The city was strangely quiet. Everybody had gone out to the hills to witness the aurora of death to which we were later to become so accustomed. As it grew dark a servant entered to light my candles, but I forbade her. Did I not mean to go to supper? I would have coffee brought to me. God only knew what news I might hear before morning. I must keep up my strength.

The night was hot and close. I sat at an open window, watching for couriers on the street. The firing ceased about nine o'clock. Surely now somebody would remember us and come to us.

As I leaned on the window-sill with my head on my arms, I saw two young men walking slowly down the deserted street. They paused at a closed door opposite me and sat down upon the low step. Presently they chanted a mournful strain in a minor key—like one of the occasional interludes of Chopin which reveal so much of dignity in sorrow. I was powerfully affected—as I always am by such music—and found myself weeping, not for my own changed life, not for my own sorrows, but for the dear city; the dear, doomed city, so loved, so loved!

A full moon was rising behind the trees in the Capitol Square. Soon the city would be flooded with light, and then!—would the invading host come in to desecrate and destroy? How dear the city had been to me always! I could remember when I was a very little child one just such night as this. The splendor, the immensity of the city had so oppressed me, coming, as I had come, from the quiet country, that I could not sleep. Hot and fevered and afraid, I had risen from my little bed beside my sleeping mother, and had stolen to the window to look out. Like to-night there was a solemn moon in the sky, like to-night an awful stillness in the city. Just below me a watchman had called out, "All's well!" Presently the cry was repeated at a distance—"All's well!" Fainter and fainter grew the echo until it became a whisper, far away in the distant streets. The watchmen were telling me, I thought, telling all the helpless little babies and children, all the sick people and old people, that God was taking care of them; that "All's well, All's well."

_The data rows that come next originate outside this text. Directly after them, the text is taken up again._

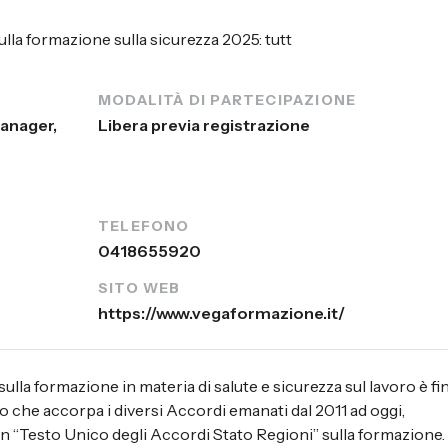
MODALITÀ DI PARTECIPAZIONE
anager,
Libera previa registrazione
TELEFONO
0418655920
SITO WEB
https://www.vegaformazione.it/
lla formazione in materia di salute e sicurezza sul lavoro è fin
 che accorpa i diversi Accordi emanati dal 2011 ad oggi,
 “Testo Unico degli Accordi Stato Regioni” sulla formazione.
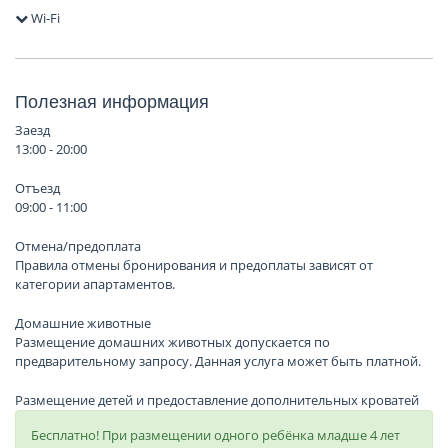
Wi-Fi
Полезная информация
Заезд
13:00 - 20:00
Отъезд
09:00 - 11:00
Отмена/предоплата
Правила отмены бронирования и предоплаты зависят от
категории апартаментов.
Домашние животные
Размещение домашних животных допускается по
предварительному запросу. Данная услуга может быть платной.
Размещение детей и предоставление дополнительных кроватей
Бесплатно! При размещении одного ребёнка младше 4 лет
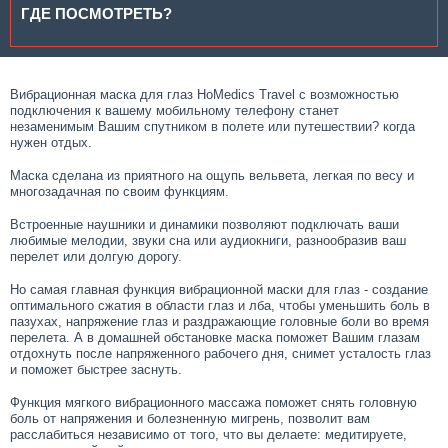
ГДЕ ПОСМОТРЕТЬ?
Вибрационная маска для глаз HoMedics Travel с возможностью
подключения к вашему мобильному телефону станет
незаменимым Вашим спутником в полете или путешествии? когда
нужен отдых.
Маска сделана из приятного на ощупь вельвета, легкая по весу и
многозадачная по своим функциям.
Встроенные наушники и динамики позволяют подключать ваши
любимые мелодии, звуки сна или аудиокниги, разнообразив ваш
перелет или долгую дорогу.
Но самая главная функция вибрационной маски для глаз - создание
оптимального сжатия в области глаз и лба, чтобы уменьшить боль в
пазухах, напряжение глаз и раздражающие головные боли во время
перелета. А в домашней обстановке маска поможет Вашим глазам
отдохнуть после напряженного рабочего дня, снимет усталость глаз
и поможет быстрее заснуть.
Функция мягкого вибрационного массажа поможет снять головную
боль от напряжения и болезненную мигрень, позволит вам
расслабиться независимо от того, что вы делаете: медитируете,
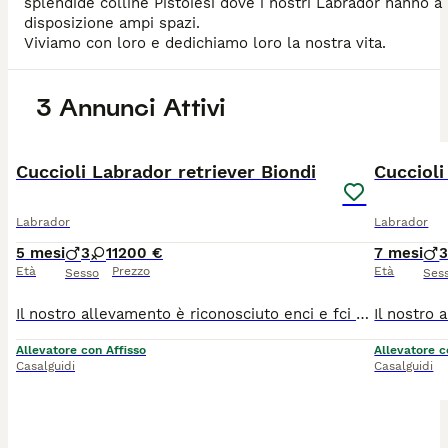
splendide colline Pistoiesi dove i nostri Labrador hanno a
disposizione ampi spazi.
3 Annunci Attivi
8
2
Cuccioli Labrador retriever Biondi
Labrador
Labrador
5 mesi
3
1
1200 €
7 mesi
Età
Prezzo
Età
Sesso
Ses
Il nostro allevamento è riconosciuto enci e fci e abbiamo 20 anni di esperienza nel settore. Attualmente abbiamo disponibilità di una bellissima cucciolata di labrador biondi , figli di riproduttori
Allevatore con Affisso
Allevatore c
Casalguidi
Casalguidi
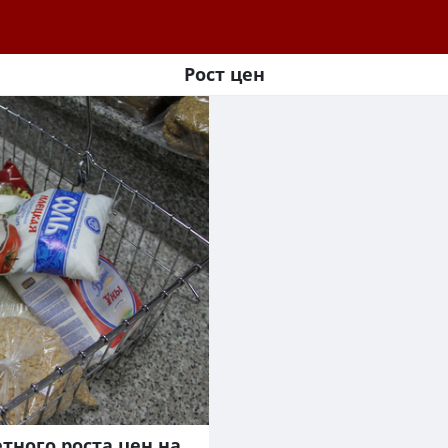
Рост цен
тного роста цен на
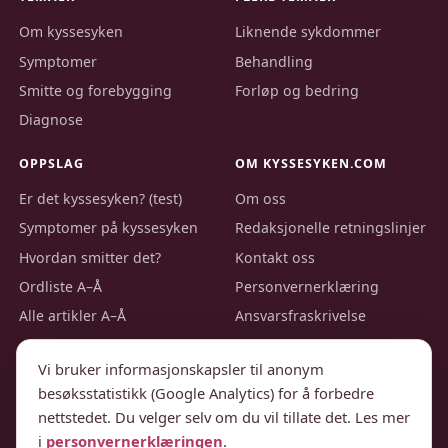
Om kyssesyken
Liknende sykdommer
Symptomer
Behandling
Smitte og forebygging
Forløp og bedring
Diagnose
OPPSLAG
OM KYSSESYKEN.COM
Er det kyssesyken? (test)
Om oss
Symptomer på kyssesyken
Redaksjonelle retningslinjer
Hvordan smitter det?
Kontakt oss
Ordliste A–Å
Personvernerklæring
Alle artikler A–Å
Ansvarsfraskrivelse
Bildekreditt
Vi bruker informasjonskapsler til anonym
besøksstatistikk (Google Analytics) for å forbedre
nettstedet. Du velger selv om du vil tillate det. Les mer
© 2026 Kyssesyken.com · Utgitt av Nordic Webinvest Ltd · Ansvarlig
i
personvernerklæringen
.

Ah! forever gone was the watchman, forever silent the cry. Never, never again could all be well with us in old Virginia. Never could we stifle the memories of this bitter hour. The watchman on the nation's tower might, some day, mark the triumphant return of this invading host, and declare, "All's well,"—our hearts would never hear. Too much blood, too much death, too much anguish! Our tears would never be able to wash away the memory of it all.

And so the night wore on and I waited and watched. Before dawn a hurried footstep brought a message from the battle-field to my door.

"The General, Madam, is safe and well. Colonel Scott has been killed. The General has placed a guard around his body, and he will be sent here early to-morrow. The General bids me say he will not return. The fight will be renewed, and will continue until the enemy is driven away."

My resolution was taken. My children were safe with their grandmother. I would write. I would ask that every particle of my household linen, except a change, should be rolled into bandages, all my fine linen be sent to me for compresses, and all forwarded as soon as possible.

I would enter the new hospital which had been improvised in Kent & Paine's warehouse, and would remain there as a nurse as long as the armies were fighting around Richmond.

But the courier was passing on his rounds with news for others. Presently Fanny Poindexter, in tears, knocked at my door.